*** Begin section ***

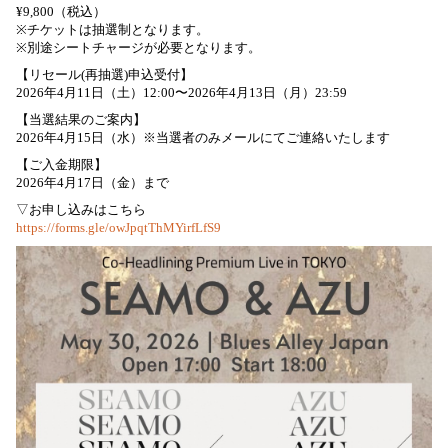
¥9,800（税込）
※チケットは抽選制となります。
※別途シートチャージが必要となります。
【リセール(再抽選)申込受付】
2026年4月11日（土）12:00〜2026年4月13日（月）23:59
【当選結果のご案内】
2026年4月15日（水）※当選者のみメールにてご連絡いたします
【ご入金期限】
2026年4月17日（金）まで
▽お申し込みはこちら
https://forms.gle/owJpqtThMYirfLfS9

*** End section ***

Exercise objective
This task calls for the records to be copied exactly, without pictures.

Reply
¥9,800（税込）
※チケットは抽選制となります。
※別途シートチャージが必要となります。
【リセール(再抽選)申込受付】
2026年4月11日（土）12:00〜2026年4月13日（月）23:59
【当選結果のご案内】
2026年4月15日（水）※当選者のみメールにてご連絡いたします
【ご入金期限】
2026年4月17日（金）まで
▽お申し込みはこちら
https://forms.gle/owJpqtThMYirfLfS9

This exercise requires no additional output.